“True wisdom comes from knowing that you know nothing.” – Bill & Ted’s Excellent Adventure
I was thinking of things completely unrelated to the sport and science of cycling when I began to read this article. The article on the Physics Today website tries to discern between belief and knowledge. The author Helen Quinn is a theoretical particle physicist at Stanford so she’s kind of smart. She also was the president of the American Physical Society in 2004.
I always knew that in science, you never really know anything. You get a hypothesis and try to prove it wrong. You prove it right by excluding all else. As Sherlock Holmes has said, “Once you have eliminated everything that is impossible, whatever is left, no matter how improbable, must be the truth.”
So that begs the question in science, “How do you distinguish between what you believe is true and what you know is true?” Given all the interpretations going on at the LNDD and then the mouthing off by Dick Pound, this seems a good time and place for a lesson for watching what you say. Therefore, Dr. Quinn’s article is now required reading for anyone interested in Floyd Landis, carbon isotopes, T/E ratios, etc.
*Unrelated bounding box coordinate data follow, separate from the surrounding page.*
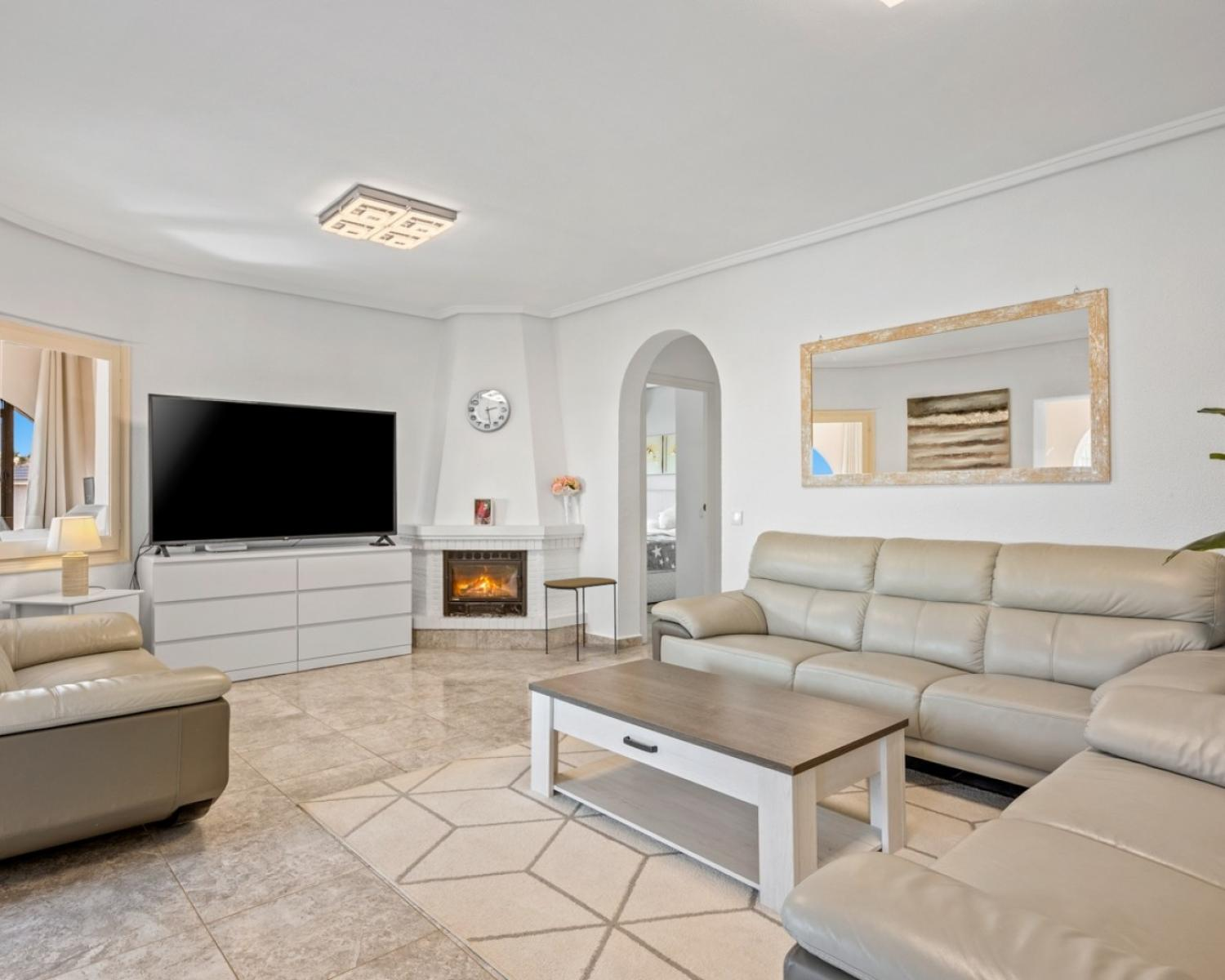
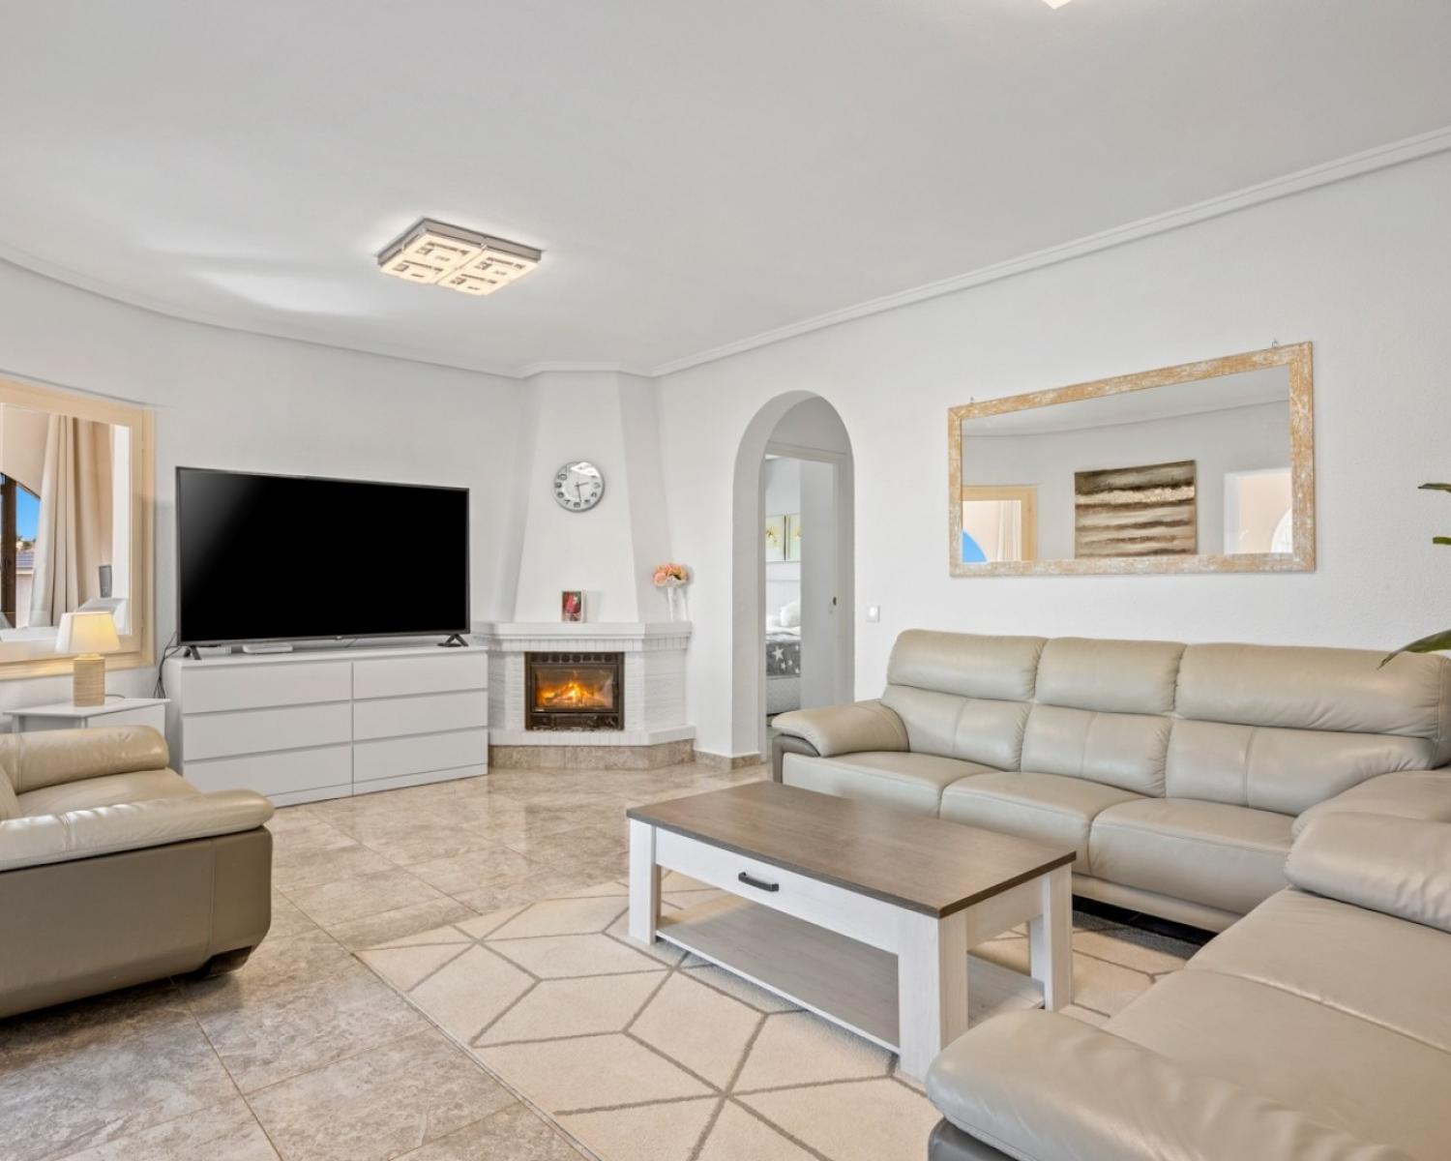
- side table [542,577,618,662]
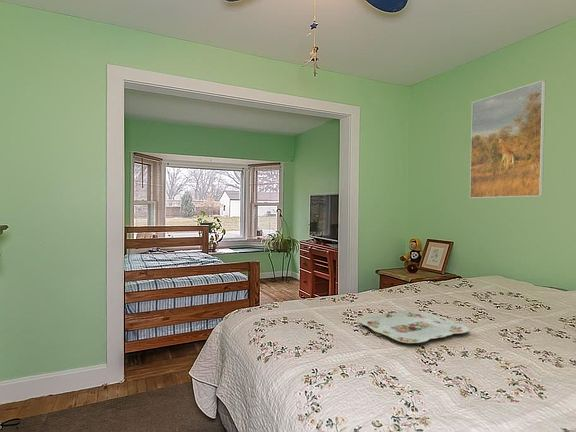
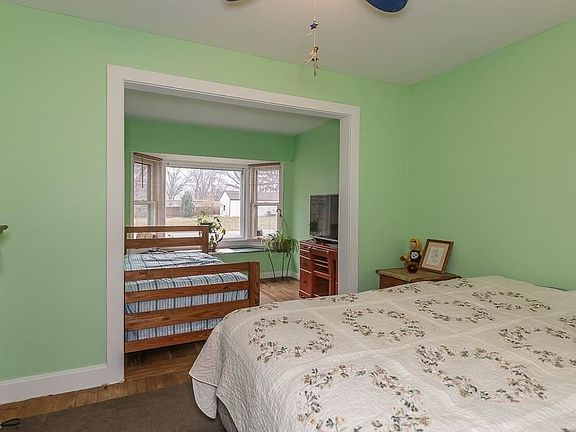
- serving tray [359,309,470,344]
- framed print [469,79,547,199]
For most people a belief is an article of faith, a hypothesis or a theory is not much different from a guess, and as for knowledge—well, that is not very different from a belief, except that most people are much more certain of what they believe than of what they know.
Interesting but surely, good scientists know what they know and what they don’t. Right? I mean Dick Pound and the LNDD sound like they are sure of their testing and the interpretation of their tests.
Any good scientist has a conscious range of knowing, from established fact to hunch. We continually reevaluate the status of ideas along that continuum. We serve science poorly when we either over- or underclaim the confidence with which we know something. One of the things that makes us scientists is our intricate examination of knowledge—our understanding of what we know, of how we know it, of what evidence supports it, and of the limits of that evidence.
Hmmm. Mr. Pound it might be worth a trip to Stanford.